* PROVIDED RECORDS *

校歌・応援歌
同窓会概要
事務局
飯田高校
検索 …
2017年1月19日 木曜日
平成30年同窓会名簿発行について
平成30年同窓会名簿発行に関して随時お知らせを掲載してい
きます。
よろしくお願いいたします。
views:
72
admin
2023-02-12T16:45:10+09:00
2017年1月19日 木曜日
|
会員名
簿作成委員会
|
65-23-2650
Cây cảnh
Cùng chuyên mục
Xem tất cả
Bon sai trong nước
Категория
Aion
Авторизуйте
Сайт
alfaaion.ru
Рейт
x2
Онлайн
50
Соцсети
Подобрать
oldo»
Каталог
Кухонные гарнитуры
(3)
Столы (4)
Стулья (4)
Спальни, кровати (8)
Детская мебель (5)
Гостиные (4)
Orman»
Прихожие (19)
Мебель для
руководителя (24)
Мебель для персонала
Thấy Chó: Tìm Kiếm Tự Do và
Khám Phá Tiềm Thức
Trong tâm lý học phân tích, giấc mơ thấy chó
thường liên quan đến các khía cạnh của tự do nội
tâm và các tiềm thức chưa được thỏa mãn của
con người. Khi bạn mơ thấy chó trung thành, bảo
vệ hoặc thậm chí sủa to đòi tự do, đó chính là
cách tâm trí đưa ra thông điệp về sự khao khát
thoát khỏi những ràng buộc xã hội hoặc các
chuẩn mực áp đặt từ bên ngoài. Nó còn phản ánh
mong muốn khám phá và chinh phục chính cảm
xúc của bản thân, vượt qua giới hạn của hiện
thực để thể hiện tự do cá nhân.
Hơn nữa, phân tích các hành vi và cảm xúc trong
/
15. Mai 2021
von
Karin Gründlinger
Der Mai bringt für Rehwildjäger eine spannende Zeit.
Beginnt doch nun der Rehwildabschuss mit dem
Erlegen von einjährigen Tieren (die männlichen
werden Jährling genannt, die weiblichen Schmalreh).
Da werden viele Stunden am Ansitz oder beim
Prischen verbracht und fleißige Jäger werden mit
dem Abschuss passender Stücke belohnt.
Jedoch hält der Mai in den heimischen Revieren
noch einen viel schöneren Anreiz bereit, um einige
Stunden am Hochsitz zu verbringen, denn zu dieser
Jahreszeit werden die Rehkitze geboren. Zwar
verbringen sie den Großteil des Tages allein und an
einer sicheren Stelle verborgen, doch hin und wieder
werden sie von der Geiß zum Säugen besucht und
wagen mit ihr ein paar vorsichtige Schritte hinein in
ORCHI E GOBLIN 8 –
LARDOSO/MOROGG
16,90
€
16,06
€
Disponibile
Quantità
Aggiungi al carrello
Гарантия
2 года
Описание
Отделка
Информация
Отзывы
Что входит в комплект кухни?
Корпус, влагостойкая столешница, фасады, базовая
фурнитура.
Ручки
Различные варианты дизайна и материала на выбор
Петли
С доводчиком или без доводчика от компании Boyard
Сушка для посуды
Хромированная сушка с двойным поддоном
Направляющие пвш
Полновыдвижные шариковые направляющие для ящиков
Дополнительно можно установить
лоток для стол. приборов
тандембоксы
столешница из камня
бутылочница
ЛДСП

* EXERCISE GOAL *
Work through the material above and count the lines that contain the word "Stunden". Only the number is to be given.

* RESPONSE TO THIS EXERCISE *
2